I keep a few in a river tank, as seen here:

http://www.loaches.com/articles/hillstream-loaches-the-specialists-at-life-in-the-fast-lane

cool water, high water flow, tank mates include Shisturas, White cloud Minnows, and fresh water Gobies.


----------



## niko (Jan 28, 2004)

http://www.segrestfarms.com/index.c...IN-HUMMINGBIRD-REG&Characidium-fasciatum.html

If that is the "Hummingbird characid" then I got to say these are some of the most interactive and funny small pet fish you can ever have.
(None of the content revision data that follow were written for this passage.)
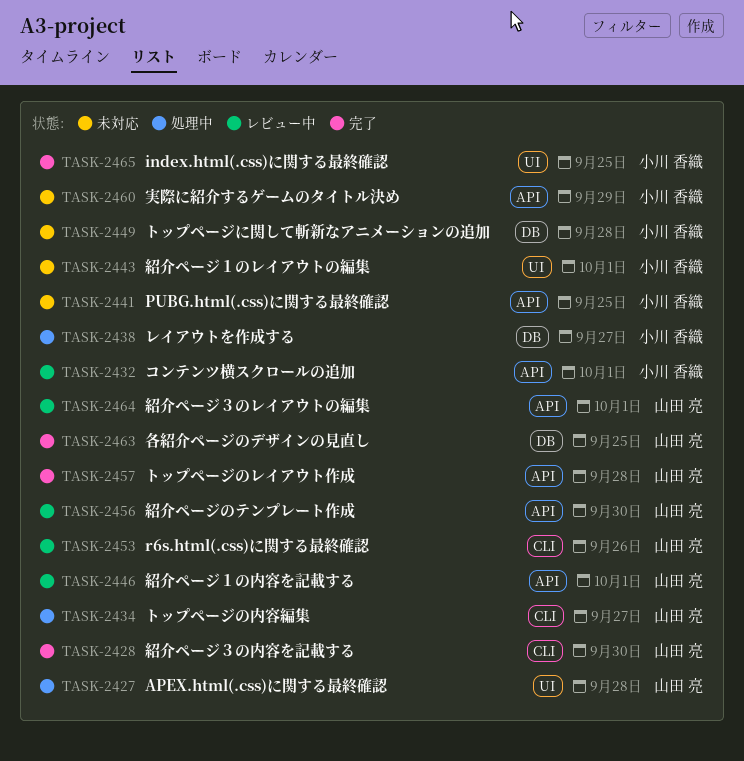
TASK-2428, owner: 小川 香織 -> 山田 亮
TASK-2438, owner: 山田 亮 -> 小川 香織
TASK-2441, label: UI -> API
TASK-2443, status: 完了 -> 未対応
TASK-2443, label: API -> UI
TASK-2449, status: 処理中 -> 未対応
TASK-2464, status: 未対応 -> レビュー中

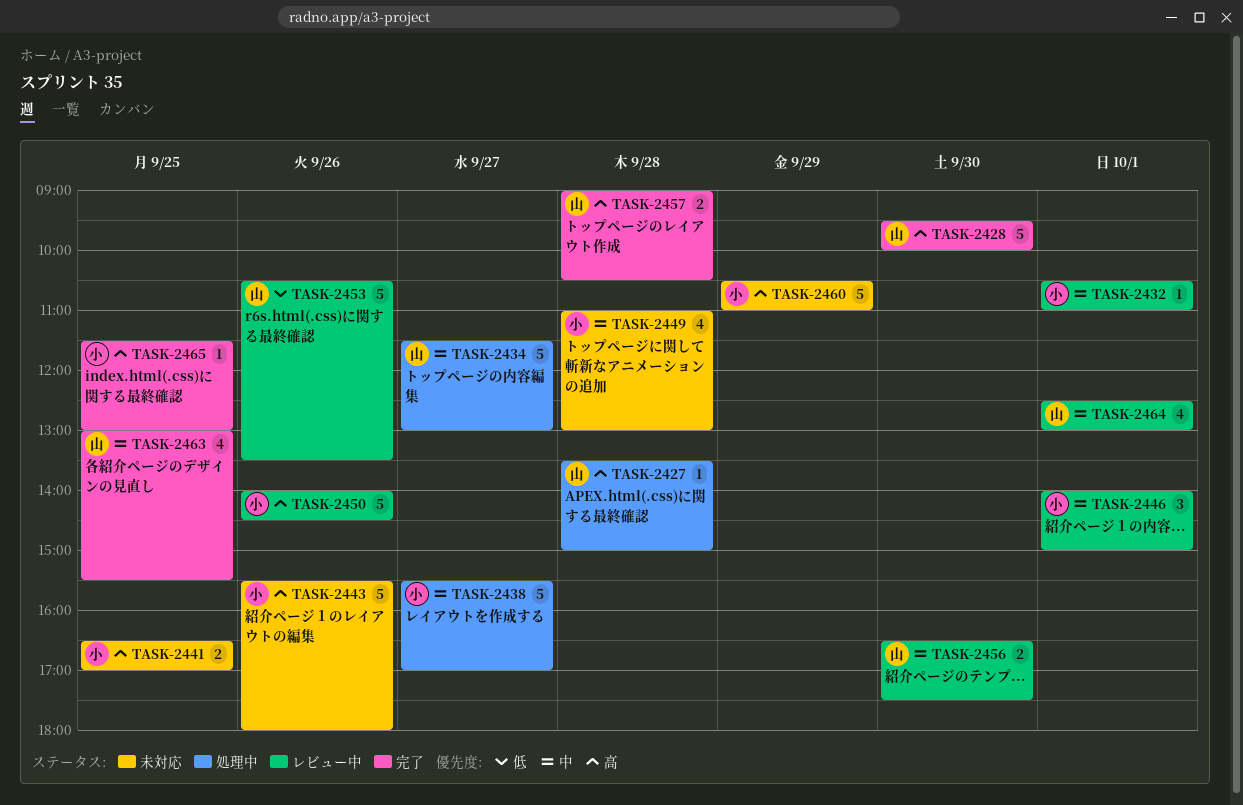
TASK-2443, day: Oct 1 -> Sep 26
TASK-2446, owner: 山田 亮 -> 小川 香織
TASK-2450: none -> present

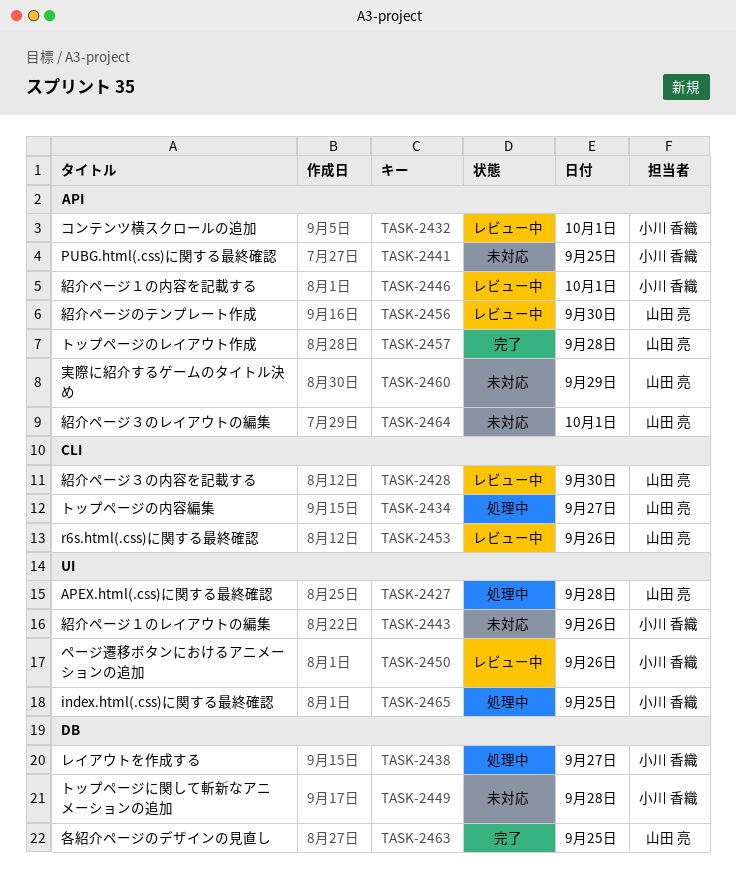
TASK-2428, status: 完了 -> レビュー中
TASK-2460, owner: 小川 香織 -> 山田 亮
TASK-2464, status: レビュー中 -> 未対応
TASK-2465, status: 完了 -> 処理中

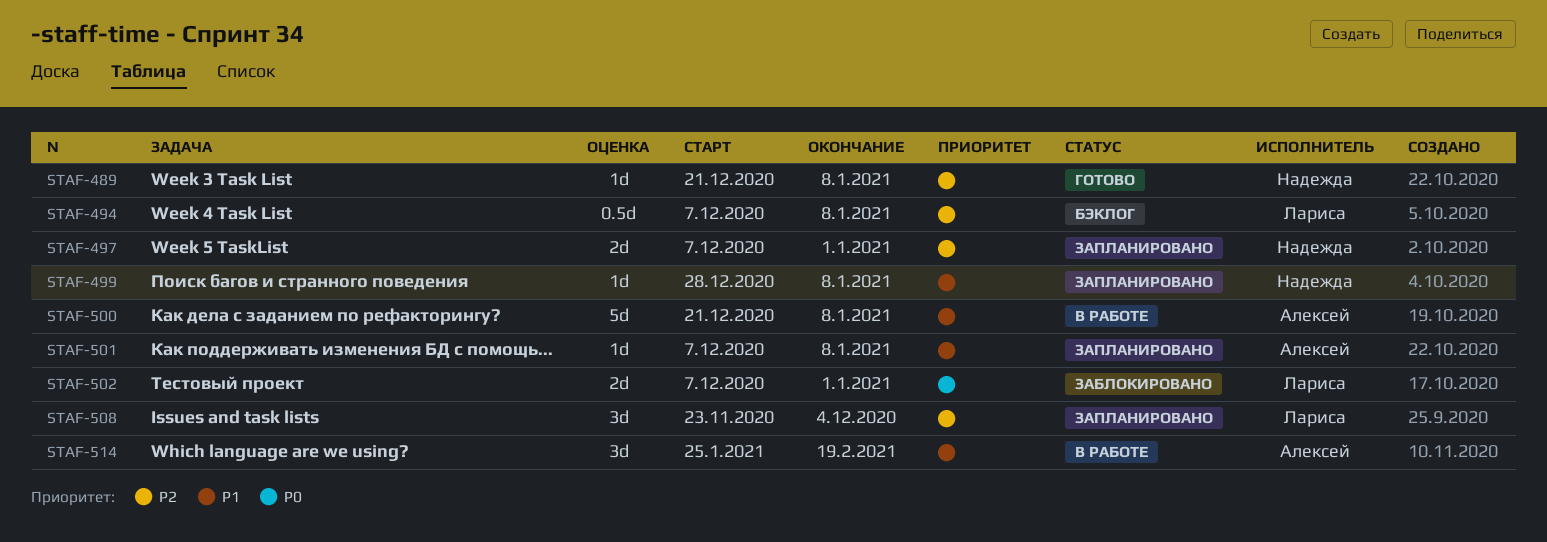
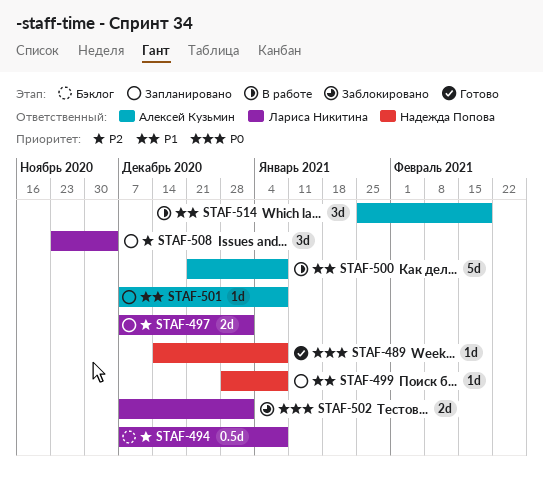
STAF-489, priority: P2 -> P0
STAF-489, start: Dec 21 -> Dec 14
STAF-497, owner: Надежда Попова -> Лариса Никитина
We got a single one mixed with some other fish in a shipment from S. America. The Characidium is so perky, curious and happy. It always comes to look at you with what looks like wide open eyes. It can't stay still for long so it jumps around always checking you out with its head raised up propped up on its fins.

I swear - if that fish was a dog it would be a beagle and wag its tail all the time jumping happily around you wanting to play 

VERY hardy fish. Yes it likes fast moving water, but does not have to have it.

If you can - get some of these fish, you will love them!

--Nikolay


----------



## ddavila06 (Jan 31, 2009)

thank you for the replys!! i want to get two or three, do you think they will do all right in a 36 bow? it will defenitly have some current, but not that strong...i wish i knew how to sex them, ideas guys??


----------